Re: Crack front of centerboard, nearly through hull

Postby GreenLake » Mon Jun 09, 2025 6:05 pm

Very nice!

Normally, 3M 5200 is one of those materials that's overused, sometimes in inappropriate places. But the deck-hull joint isn't one of them. That's a joint that never gets undone, and both the adhesive and sealant properties are required. Whether that also applies to the gaps at the transom is something impossible to judge remotely, so I won't be making unhelpful suggestions. But I will suggest that you don't apply gelcoat without some laminate backing.

There's a claim that gelcoat never goes over epoxy, but it seems that's not universally true. I'm sure you'll find pointers on the web on what to pay attention to to make that possible.
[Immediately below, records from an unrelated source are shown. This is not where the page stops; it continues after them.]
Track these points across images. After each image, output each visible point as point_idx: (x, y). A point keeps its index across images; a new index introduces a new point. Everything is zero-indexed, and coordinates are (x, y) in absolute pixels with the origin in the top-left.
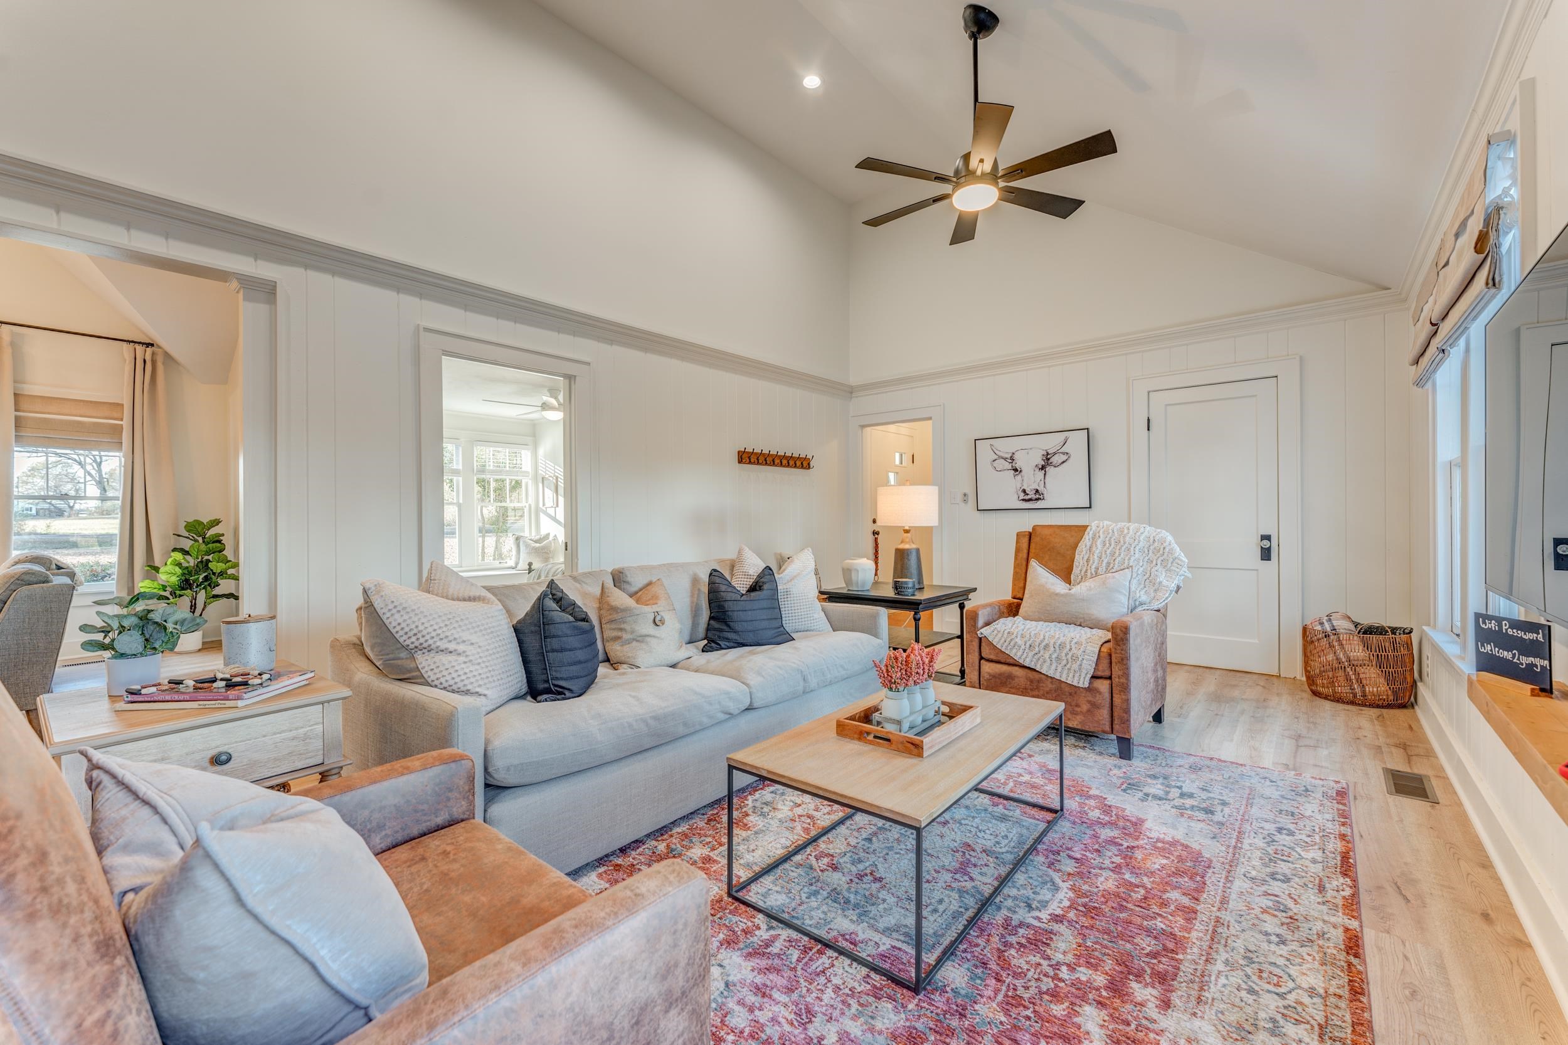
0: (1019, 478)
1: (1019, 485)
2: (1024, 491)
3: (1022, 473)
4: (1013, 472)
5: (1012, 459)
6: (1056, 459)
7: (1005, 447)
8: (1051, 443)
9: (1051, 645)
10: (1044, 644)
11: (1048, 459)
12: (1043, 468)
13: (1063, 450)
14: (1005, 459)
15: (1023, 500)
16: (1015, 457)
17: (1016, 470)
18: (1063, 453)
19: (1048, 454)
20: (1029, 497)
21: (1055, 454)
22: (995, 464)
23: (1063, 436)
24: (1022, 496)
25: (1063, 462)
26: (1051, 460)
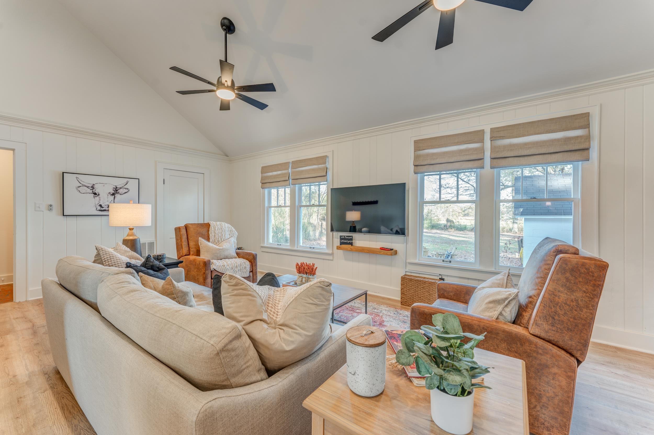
0: (97, 198)
1: (97, 202)
2: (101, 206)
3: (100, 196)
4: (93, 195)
5: (93, 187)
6: (121, 191)
7: (89, 181)
8: (119, 183)
9: (238, 266)
10: (235, 266)
11: (117, 190)
12: (113, 194)
13: (126, 187)
14: (88, 187)
15: (100, 210)
16: (95, 186)
17: (95, 194)
18: (126, 189)
19: (116, 188)
20: (104, 209)
21: (121, 188)
22: (80, 189)
23: (125, 180)
24: (99, 208)
25: (126, 193)
26: (118, 191)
Also, some epoxies work better. System Three used to market one for that purpose, but their newer ones may also work. If in doubt a small test patch is better than having to scrape off a failed repair.

If I understand the DSII we'll enough, that pipe helps seal the opening from the bilge and also helps with issues that some people have with the wire sawing into the fiberglass. For the latter, I wouldn't have thought of PVC pipe. Some people, I seem to recall, have replaced the wire by dyneema. In that case you want something like PVC to reduce chafe on the rope.

That replacement is a natural upgrade because dyneema is easily as strong and long lasting. I've seen it used on the CB uphaul on an O'Day Mariner, which is a bit larger and has a weighted CB so no need for a downhaul. However, there the weight provides tension, so the line can't float free and get wedged in the CB trunk. Read the old posts, many in the DSII section, to see if someone has something helpful and first hand.